Y aunque es cierto que el mundo ha atravesado por años de incertidumbre y tensiones geopolíticas, el consenso entre la mayoría de economistas sigue estando del lado de evitar respuestas proteccionistas generalizadas. No porque el libre comercio sea una píldora mágica, sino porque sus beneficios, especialmente cuando es acompañado por buenas instituciones y una estrategia de inserción inteligente, suelen superar sus costos. Como lo afirmaron hace algunas semanas un grupo de renombrados economistas y avezados exfuncionarios estatales americanos en una carta abierta:
“Desde la fundación de Jamestown, la inversión extranjera ha enriquecido a Estados Unidos y a quienes han invertido en ella. Una revisión de la historia económica de nuestra nación no arroja evidencia creíble de que los aranceles generalizados hayan beneficiado al país como un todo. Los proteccionistas suelen apuntar al siglo XIX como una era de altos aranceles y fuerte crecimiento, pero un análisis cuidadoso muestra concluyentemente que el país se industrializó más rápidamente cuando los aranceles caían, no cuando subían.
Una política fiscal sensata y buenos incentivos al trabajo, el ahorro y la inversión pueden aumentar el crecimiento económico, pero la implementación de aranceles generalizados lo entorpece y, en el caso de una guerra comercial, lo contrarresta por completo. Si bien diferimos en nuestras posturas sobre cómo diseñar la política fiscal o promover el esfuerzo productivo, coincidimos en que una política arancelaria amplia perjudica el crecimiento económico, arriesga una guerra comercial y causa un daño duradero a la economía.”
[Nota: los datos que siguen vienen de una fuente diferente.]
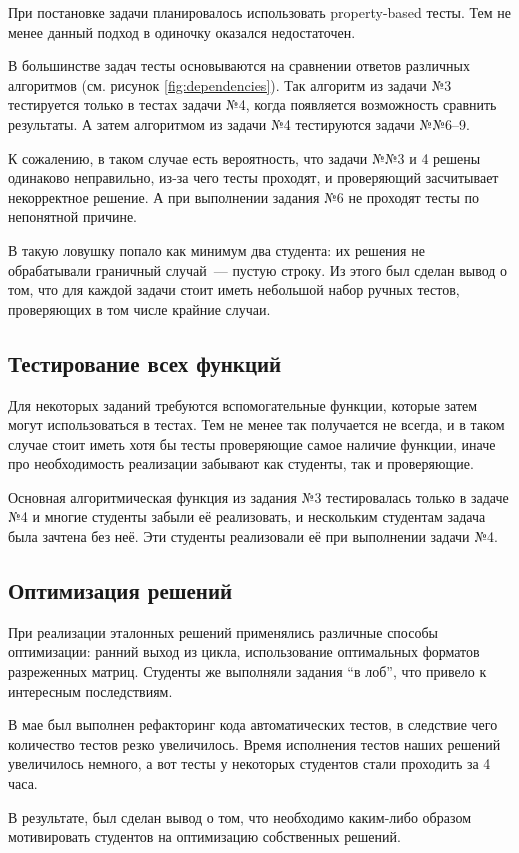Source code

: При постановке задачи планировалось использовать property-based тесты.
Тем не менее данный подход в одиночку оказался недостаточен.

В большинстве задач тесты основываются на сравнении ответов различных алгоритмов (см. рисунок \ref{fig:dependencies}).
Так алгоритм из задачи №3 тестируется только в тестах задачи №4, когда появляется возможность сравнить результаты.
А затем алгоритмом из задачи №4 тестируются задачи №№6--9.

К сожалению, в таком случае есть вероятность, что задачи №№3 и 4 решены одинаково неправильно, из-за чего тесты проходят, и проверяющий засчитывает некорректное решение.
А при выполнении задания №6 не проходят тесты по непонятной причине.

В такую ловушку попало как минимум два студента: их решения не обрабатывали граничный случай~--- пустую строку.
Из этого был сделан вывод о том, что для каждой задачи стоит иметь небольшой набор ручных тестов, проверяющих в том числе крайние случаи.

\subsection{Тестирование всех функций}

Для некоторых заданий требуются вспомогательные функции, которые затем могут использоваться в тестах.
Тем не менее так получается не всегда, и в таком случае стоит иметь хотя бы тесты проверяющие самое наличие функции, иначе про необходимость реализации забывают как студенты, так и проверяющие.

Основная алгоритмическая функция из задания №3 тестировалась только в задаче №4 и многие студенты забыли её реализовать, и нескольким студентам задача была зачтена без неё.
Эти студенты реализовали её при выполнении задачи №4.

\subsection{Оптимизация решений}

При реализации эталонных решений применялись различные способы оптимизации: ранний выход из цикла, использование оптимальных форматов разреженных матриц.
Студенты же выполняли задания \enquote{в лоб}, что привело к интересным последствиям.

В мае был выполнен рефакторинг кода автоматических тестов, в следствие чего количество тестов резко увеличилось.
Время исполнения тестов наших решений увеличилось немного, а вот тесты у некоторых студентов стали проходить за 4 часа.

В результате, был сделан вывод о том, что необходимо каким-либо образом мотивировать студентов на оптимизацию собственных решений.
Como bien acostumbra recordar el mismo mentor que citaba arriba, en la vida —y en la economía— no hay panaceas. El libre comercio no resolverá los problemas estructurales de productividad de un nación ni mejorará los estándares de vida de los países con instituciones frágiles. Pero los aranceles, por sí solos, tampoco van a revertir el declive de sectores que perdieron competitividad frente a fuerzas globales y tecnológicas imparables. El reto, como siempre, está en diseñar políticas que reconozcan la complejidad del mundo real, y que, en vez de alimentar la ilusión de soluciones fáciles, nos inviten a pensar en términos de transiciones eficientes, pero justas, con equilibrios razonables para ganadores y perdedores y compromisos sostenibles en el tiempo.
Vive y aprecia cada momento. Concéntrate en lo que está en tu control. Disfruta el proceso.
Un abrazo,
Carlos
*Esta entrada hace parte de nuestra serie de bono y está basada en múltiples artículos académicos, así como en escritos, conferencias y libros de, entre otros, los economistas Paul Krugman, Noah Smith, Jason Furman, Larry Summers y Brad DeLong.